In the Informatica case, the PTO considered claims to a system and method for protecting data against unauthorized access. An O-DB data base stored data element values and an IAM-DB database contained a data protection catalogue that stored so-called protection attributes for data element types associated with data element values. The claimed method granted access to a requested data element value only if rules associated with a data element type associated with the relevant data element value were satisfied. The PTO found the claimed invention was directed to the abstract idea of "rule based data access." The patentee Protegrity argued that the DDR Holdings case supported patent eligibility because the invention provided a solution rooted in method technology because it protected data in a first database by rules stored in a second data base. The PTO said that Enfish did not help Protegrity because the patent claims were not directed to a specific improvement in the way computers operate; instead, the databases and access rules performed their normal functions and they achieved the usual, expected results—storing rules in a separate database merely changes the location of the rules, not the expected operation of the rules or the database. Under Alice step 2, there was no inventive concept because everything operated in a conventional manner. Therefore, the patent claimed a patent-ineligible abstract idea.

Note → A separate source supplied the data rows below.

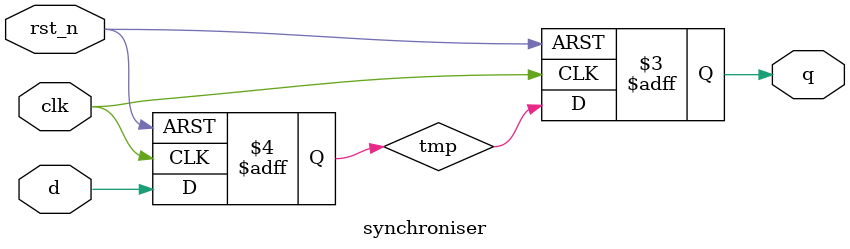
<source format=sv>
/***********************************************************************
        File: synchroniser.sv
 Description: Synchroniser for async signals
      Author: Andrew Parlane
**********************************************************************/

/*
 * This file is part of https://github.com/andrewparlane/iso_iec_14443A
 * Copyright (c) 2020 Andrew Parlane.
 *
 * This is free software: you can redistribute it and/or modify it under
 * the terms of the GNU General Public License as published by the Free
 * Software Foundation, version 3.
 *
 * This program is distributed in the hope that it will be useful, but
 * WITHOUT ANY WARRANTY; without even the implied warranty of
 * MERCHANTABILITY or FITNESS FOR A PARTICULAR PURPOSE. See the GNU
 * General Public License for more details.
 *
 * You should have received a copy of the GNU General Public License
 * along with this code. If not, see <http://www.gnu.org/licenses/>.
 */

`timescale 1ps/1ps

// SDC: set_false_path

module synchroniser
#(
    parameter               WIDTH       = 1,
    parameter [WIDTH-1:0]   RESET_VAL   = '0
)
(
    input                       clk,
    input                       rst_n,
    input           [WIDTH-1:0] d,
    output logic    [WIDTH-1:0] q
);

    logic [WIDTH-1:0] tmp;

    always_ff @(posedge clk, negedge rst_n) begin
        if (!rst_n) begin
            tmp <= RESET_VAL;
            q   <= RESET_VAL;
        end
        else begin
            q   <= tmp;
            tmp <= d;
        end
    end

endmodule

</source>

In the Mirror World case, the patent claimed a method and apparatus for organizing "data units" (i.e., documents) into "streams" and "substreams." This was said to organize, locate, summarize, and monitor incoming data. Apple argued that this just meant that data was being organized, say, in chronological order—and that was just an abstract idea. Apple said this was not a computer problem, particularly, and paper documents could be organized the same way. Anyway, the operation could be performed conventionally on a conventional computer. In response, Mirror World argued that streams and substreams were computer concepts not found in the pre-computer world of paper documents. This argument impressed the PTO. The PTO considered that the streams and substreams were manipulated by a computer electronically in a way that did not duplicate prior art paper shuffling, and that improved computer functionality as in Enfish. Therefore, the claims were patent eligible.

The authors assert that both decisions turned on the PTO's determination "whether the patent claimed generic computer functionality carrying out conventional activity, or a specific technical solution to a technical problem occurring only in the realm of computer processes." In Informatica the PTO found that the patent just claimed well-known computer elements carrying out routine steps. In Mirror World the PTO concluded that the claimed invention was directed to solving problems specifically arising in computer technology, which the specification emphasized—apparently in a way that the specification in the Informatica case did not do.